Harnessing data from Nature's great evolutionary experiment
There are 3 billion letters in the human genome, and scientists have endlessly debated how many of them serve a functional purpose. There are those letters that encode genes, our hereditary information, and those that provide instructions about how cells can use the genes. But those sequences are written with a comparative few of the vast number of DNA letters. Scientists have long debated how much of, or even if, the rest of our genome does anything, some going so far as to designate the part not devoted to encoding proteins as "junk DNA."
In work published today in Nature Genetics, researchers at Cold Spring Harbor Laboratory (CSHL) have developed a new computational method to identify which letters in the human genome are functionally important. Their computer program, called fitCons, harnesses the power of evolution, comparing changes in DNA letters across not just related species, but also between multiple individuals in a single species. The results provide a surprising picture of just how little of our genome has been "conserved" by Nature not only across species over eons of time, but also over the more recent time period during which humans differentiated from one another.
"In model organisms, like yeast or flies, scientists often generate mutations to determine which letters in a DNA sequence are needed for a particular gene to function," explains CSHL Professor Adam Siepel. "We can't do that with humans.

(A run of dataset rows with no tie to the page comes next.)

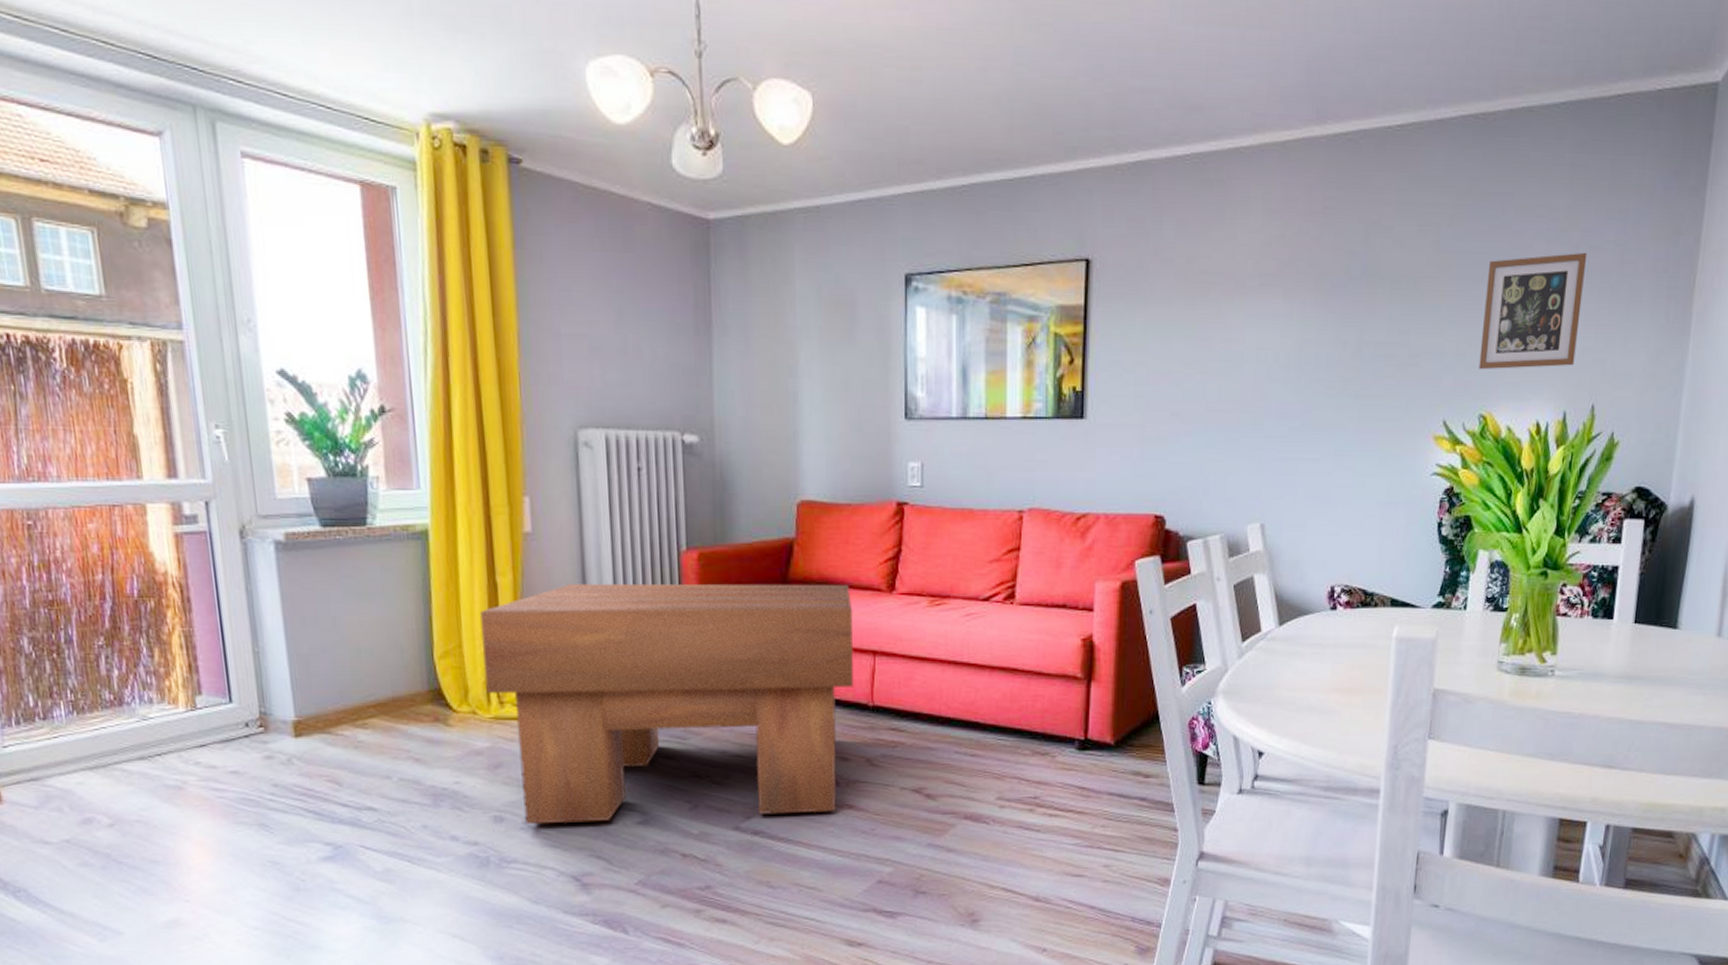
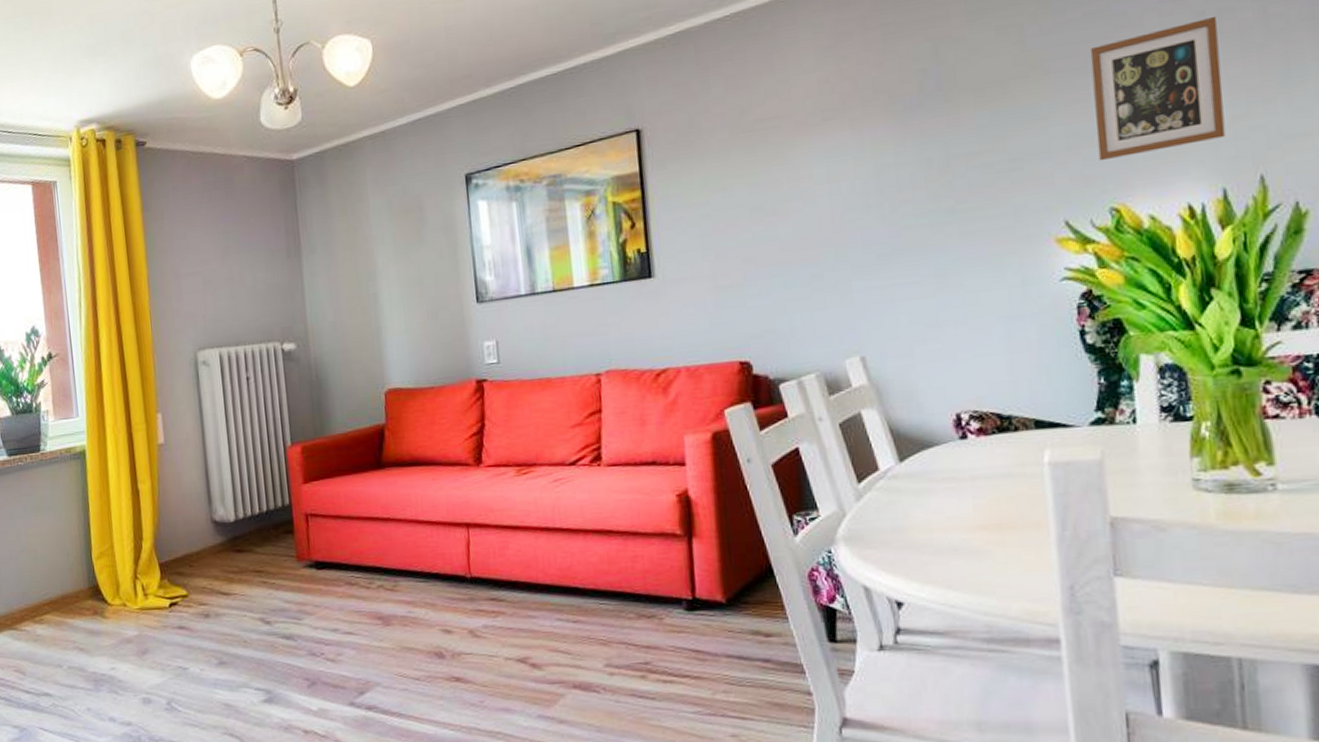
coffee table: present [480,584,854,825] -> none [127,462,450,705]

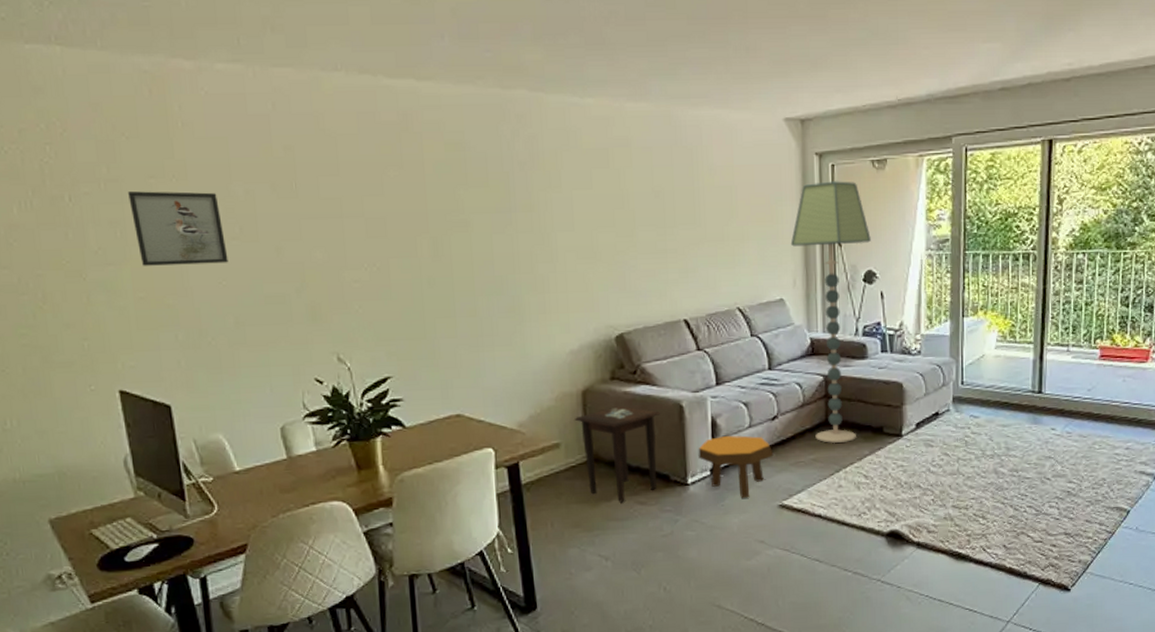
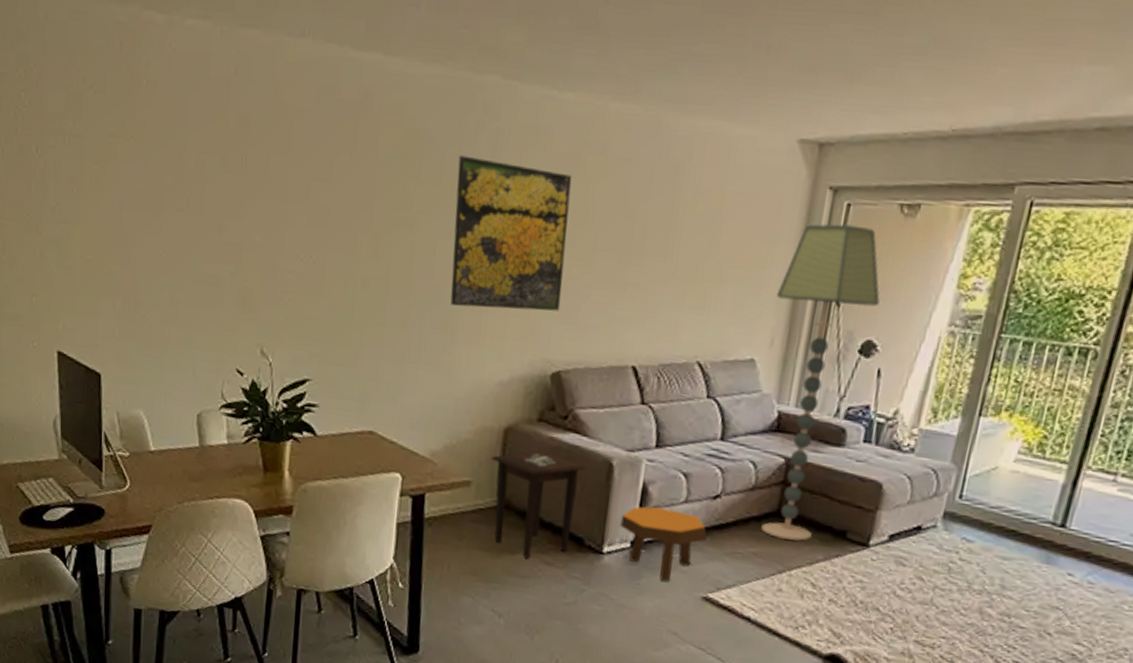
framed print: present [128,191,229,266] -> none [88,149,172,235]
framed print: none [500,160,613,290] -> present [450,155,573,311]

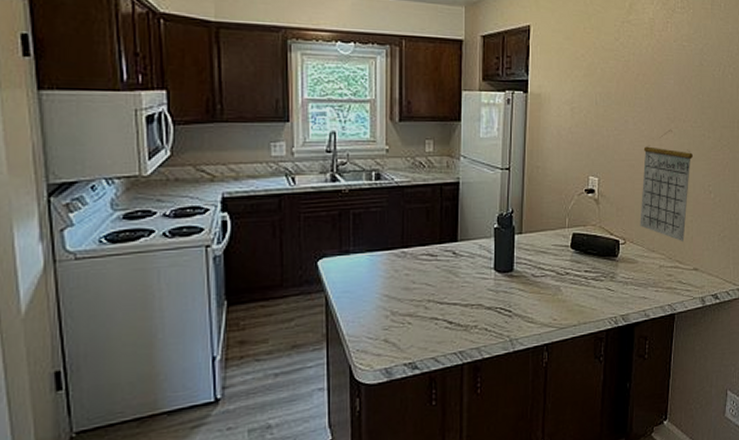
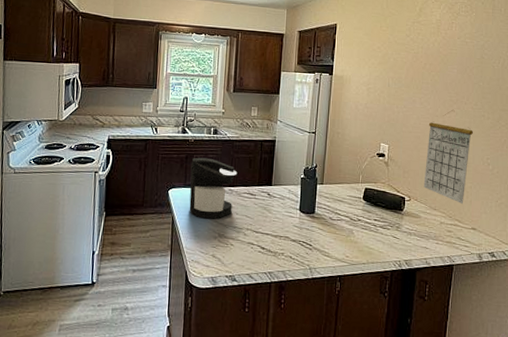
coffee maker: none [347,212,412,294] -> present [189,157,238,219]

But when you think about it, Nature has been doing a similar experiment on a very large scale as species evolve. Mutations occur across the genome at random, but important letters are retained by natural selection, while the rest are free to change with no adverse consequence to the organism."
It was this idea that became the basis of their analysis, but it alone wasn't enough. "Massive research consortia, like the ENCODE Project, have provided the scientific community with a trove of information about genomic function over the last few years," says Siepel. "Other groups have sequenced large numbers of humans and nonhuman primates. For the first time, these big data sets give us both a broad and exceptionally detailed picture of both biochemical activity along the genome and how DNA sequences have changed over time."
Siepel's team began by sorting ENCODE consortium data based on combinations of biochemical markers that indicate the type of activity at each position. "We didn't just use sequence patterns. ENCODE provided us with information about where along the full genome DNA is read and how it is modified with biochemical tags," says Brad Gulko, a Ph.D. student in Computer Science at Cornell University and lead author on the new paper. The combinations of these tags revealed several hundred different classes of sites within the genome each having a potentially different role in genomic activity.
The researchers then turned to their previously developed computational method, called INSIGHT, to analyze how much the sequences in these classes had varied over both short and long periods of evolutionary time. "Usually, this, kind of analysis is done comparing different species - like humans, dogs, and mice - which means researchers are looking at changes that occurred over relatively long time periods," explains Siepel. But the INSIGHT model considers the changes among dozens of human individuals and close relatives, such as the chimpanzee, which provides a picture of evolution over much shorter time frames.
The scientists found that, at most, only about 7% of the letters in the human genome are functionally important. "We were impressed with how low that number is," says Siepel. "Some analyses of the ENCODE data alone have argued that upwards of 80% of the genome is functional, but our evolutionary analysis suggests that isn't the case." He added, "other researchers have estimated that similarly small fractions of the genome have been conserved over long time evolutionary periods, but our analysis indicates that the much larger ENCODE-based estimates can't be explained by gains of new functional sequences on the human lineage. We think most of the sequences designated as 'biochemically active' by ENCODE are probably not evolutionarily important in humans."
According to Siepel, this analysis will allow researchers to isolate functionally important sequences in diseases much more rapidly. Most genome-wide studies implicate massive regions, containing tens of thousands of letters, associated with disease. "Our analysis helps to pinpoint which letters in these sequences are likely to be functional because they are both biochemically active and have been preserved by evolution." says Siepel. "This provides a powerful resource as scientists work to understand the genetic basis of disease."